Document extract:

Manuel Camacho, one of Mr López Obrador’s key strategists and a congressman for his Democratic Revolution Party (PRD), told the FT the idea was to “raise the cost for the government of maintaining its discriminative attitude” towards those who voted for the PRD on July 2.

His comments echo a call made at one of the biggest demonstrations in Mexico’s history on Sunday by Mr López Obrador, and confirm a clear radicalisation of strategy since an official vote count put Mr López Obrador 0.58 per cent, or 243,000 votes, behind Felipe Calderón, of the ruling centre-right National Action party.

Mr López Obrador has refused to accept defeat, and has demanded that the country’s Federal Electoral Tribunal (TEPJF) order a recount or annul the election altogether.

He has accused officials at the Federal Electoral Institute (IFE), which organised the election, of “manipulating the count”, and recently called President Vicente Fox, of Mr Calderón’s PAN party, “a traitor to democracy” for having allegedly used his power to ensure Mr Calderón’s victory.

Last week, Mr Calderón criticised Mr López Obrador’s use of protests, saying elections “are won with votes, not in the streets”. The leftwing candidate’s attitude “robs credibility from himself and hugely reduces the political capital he has gained”, he said.

Mr Camacho would not give details of what the civic resistance would entail – although he stressed that it would be “within the confines of the law”, but said it would also be “disruptive. We want to maintain an element of surprise”.

“Mexico is in crisis,” he said. “The president and the rightwing candidate have to put their feet on the ground and realise they won’t be able to govern if they keep on ignoring the will of the people.”

Exercise details:
Continue the news report on Mr López Obrador's challenge to Mexico's official election count, starting after the last sentence above.

Information provided:
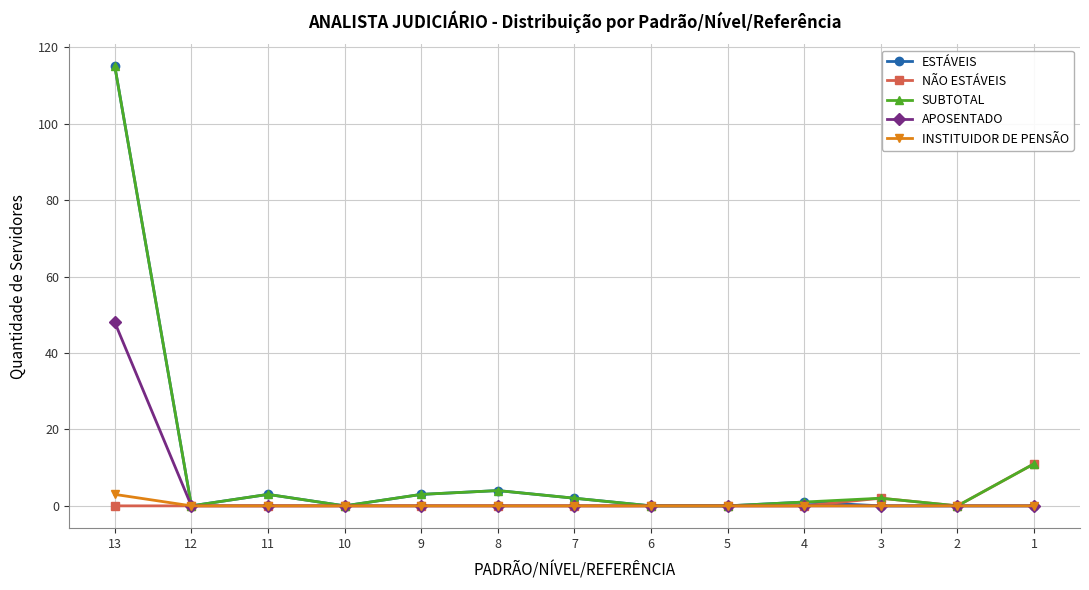

What are all the series names shown in the legend?

ESTÁVEIS, NÃO ESTÁVEIS, SUBTOTAL, APOSENTADO, INSTITUIDOR DE PENSÃO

Response area:
On Sunday more than a million people, according to local police considered sympathetic to Mr López Obrador, marched through the streets of Mexico City to demand a full recount of votes.

Mr López Obrador told supporters draped in the golden colours of his PRD party: “Not even the water from all the oceans in the world can remove the stain of a fraudulent election.”

Mr Camacho claimed that the demonstration was the biggest ever staged in the capital – between 1.3m and 1.5m – and said the marches would continue to escalate until the authorities ordered a recount of the vote. The next demonstration, scheduled for July 30, would likely involve protests in all of Mexico’s main cities as well as in the capital city, he said.

He dismissed a telephone opinion poll published by the Reforma daily newspaper at the weekend suggesting that 60 per cent of Mexicans trusted the election result, and expressed confidence that the street protests would help sway the country’s electoral tribunal, which must either endorse the result or chose an alternative course of action – including a recount – by September 6.